Changes are on the horizon for the 607th Air Control Squadron as members prepare to switch from Air Combat Command to Air Education and Training Command next month.
Lt. Col. Charles Jones, 607th ACS director of operations, said the switch in major commands will reflect the squadron’s expanded mission.
“Our mission is to train control and reporting center operators and deploy warfighters,” he said. “We take the baseline students and provide them with initial qualification training. With the 107th Air Control Squadron closing their doors by the end of the fiscal year, it’s ideal for us to absorb their mission of training weapons directors and reorganize ourselves under the MAJCOM of our host unit.”
The 107th ACS is an Arizona National Guard unit.
Squadron leaders are excited about the upcoming changes in MAJCOM and mission.
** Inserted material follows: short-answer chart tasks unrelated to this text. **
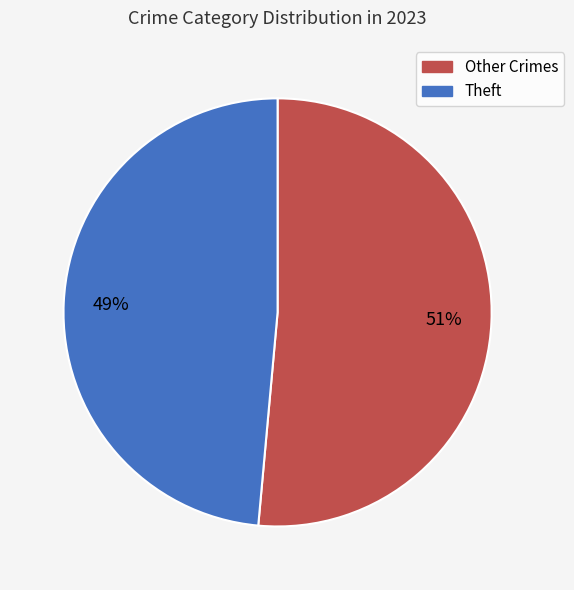

To the nearest percent, what is the average slice percentage?

50%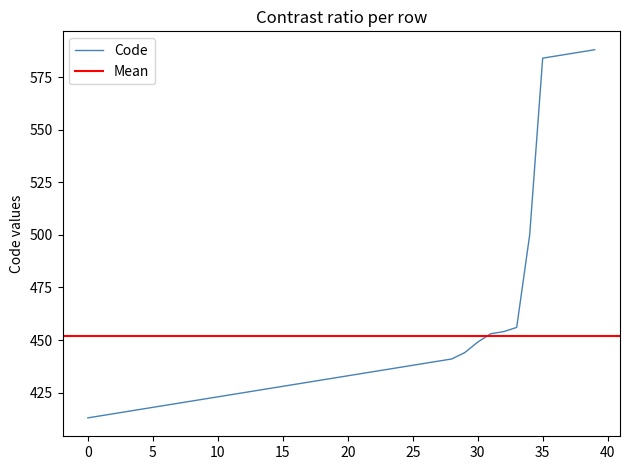

What is the highest value of the Code series?

588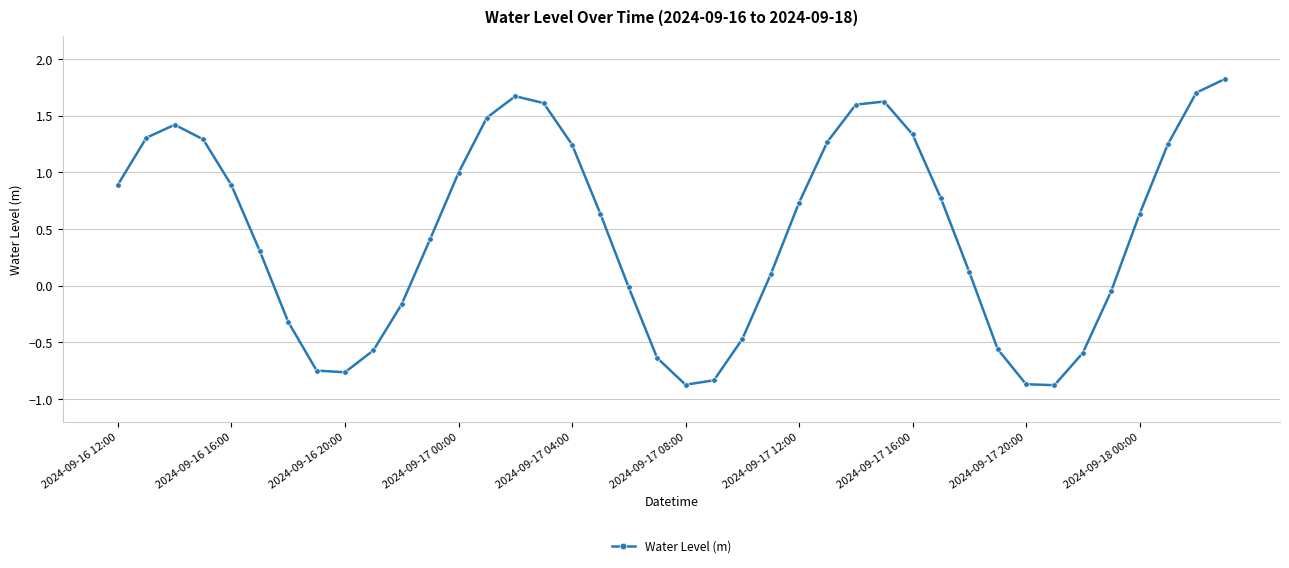

What is the difference between the maximum and minimum values?

2.7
“We’ve always felt welcome here with the 56th Fighter Wing as a great host wing, and it makes for a smooth transition,” said Lt. Col. Sean Slaughter, 607th ACS commander. “My goal is to make this transition as smooth and seamless as possible with no delays or degradation in our mission.”
Slaughter also recognizes potential challenges in aligning his squadron’s role with the 56th FW.
“The biggest challenge is how we’ll set ourselves up to meet new tasks and how we’ll integrate with changes in the Luke mission as the wing moves from the F-16 to the F-35,” he said.
The 607th commander is confident his squadron members will rise to any challenges the future may bring.
“We’ve already started to implement plans and solutions for the transition period,” Slaughter said. “We have a great squadron doing great things for the Air Force.”
The squadron currently offers five initial qualification training courses and one undergraduate course. The courses include surveillance technician, electronic protection technician, interface control technician, weapons director and air weapons officer. The undergraduate course is offered for weapons director students.
Approximately 200 members comprise the 607th ACS, deploying to various locations around the world or training more than 300 students per year with up to 90 students in the squadron at any given time.
“We are constantly deploying our people, cycling them back and forth from the area of responsibility,” Slaughter said. “Deployments help our instructors and in turn our courses because they bring back experience and keep the training relevant.”